Task
The answer must consist of every line below that contains the word "index".
——
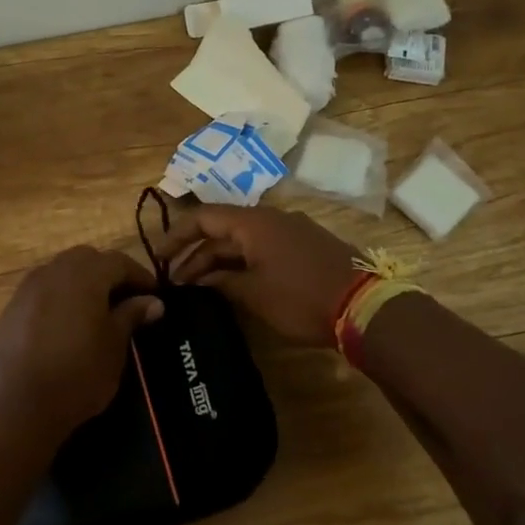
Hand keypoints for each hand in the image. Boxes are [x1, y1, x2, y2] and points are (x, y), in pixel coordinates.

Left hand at [0, 247, 164, 444]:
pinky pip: (42, 290)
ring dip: (81, 282)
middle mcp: (54, 272)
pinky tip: (65, 323)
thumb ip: (131, 316)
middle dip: (108, 273)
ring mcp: (28, 289)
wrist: (18, 406)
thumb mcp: (114, 346)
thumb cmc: (78, 374)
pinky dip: (59, 297)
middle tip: (124, 298)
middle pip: (86, 259)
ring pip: (60, 271)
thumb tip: (153, 301)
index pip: (119, 261)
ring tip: (95, 310)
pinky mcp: (11, 309)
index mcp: (85, 275)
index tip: (154, 295)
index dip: (139, 275)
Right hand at [160, 206, 360, 347]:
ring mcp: (291, 232)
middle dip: (196, 255)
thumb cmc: (302, 297)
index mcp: (254, 222)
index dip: (177, 235)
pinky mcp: (305, 248)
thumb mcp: (254, 294)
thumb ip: (221, 282)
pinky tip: (233, 286)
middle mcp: (271, 219)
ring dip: (219, 261)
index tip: (158, 257)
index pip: (203, 217)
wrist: (366, 307)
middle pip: (222, 230)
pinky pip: (263, 249)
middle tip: (175, 282)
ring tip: (198, 288)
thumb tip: (198, 280)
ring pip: (243, 242)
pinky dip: (242, 264)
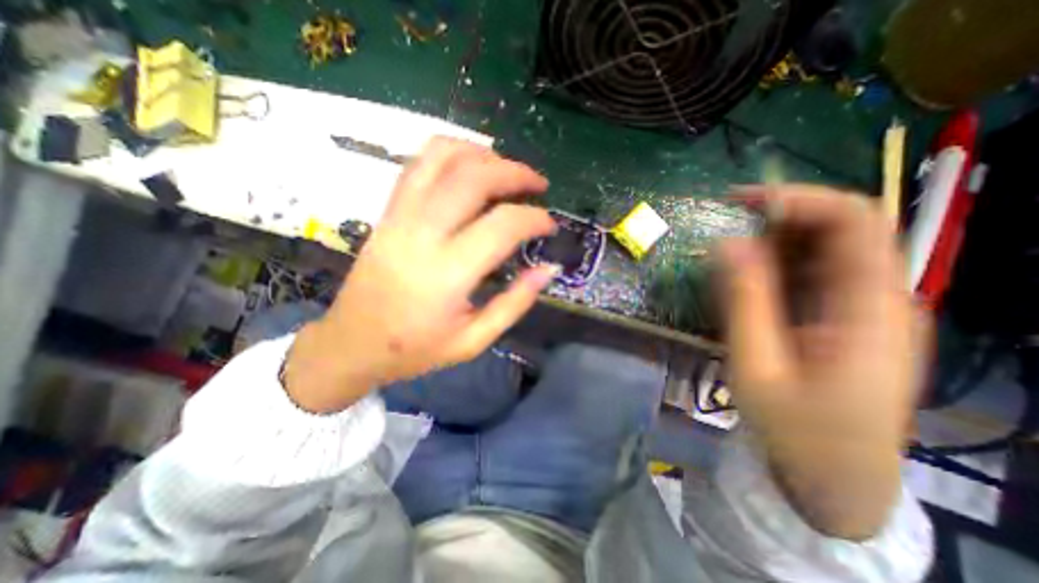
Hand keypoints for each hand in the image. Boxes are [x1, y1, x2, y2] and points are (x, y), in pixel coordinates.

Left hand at [282, 136, 559, 415]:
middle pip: (474, 178)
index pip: (502, 225)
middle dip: (515, 173)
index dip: (534, 218)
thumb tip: (548, 269)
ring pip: (442, 158)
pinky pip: (418, 164)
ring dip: (482, 154)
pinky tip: (469, 165)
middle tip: (538, 184)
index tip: (549, 224)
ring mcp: (400, 216)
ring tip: (506, 169)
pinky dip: (450, 152)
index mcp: (448, 273)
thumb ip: (515, 303)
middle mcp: (423, 234)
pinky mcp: (388, 211)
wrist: (352, 344)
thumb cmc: (416, 349)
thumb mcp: (474, 340)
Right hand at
——
Task answer
index pip: (119, 261)
index mcp: (85, 275)
index tip: (154, 295)
index dip: (139, 275)
index mcp: (254, 222)
index dip: (177, 235)
index tip: (158, 257)
index pip: (203, 217)
index pip: (502, 225)
index dip: (534, 218)
index tip: (549, 224)
index mcp: (448, 273)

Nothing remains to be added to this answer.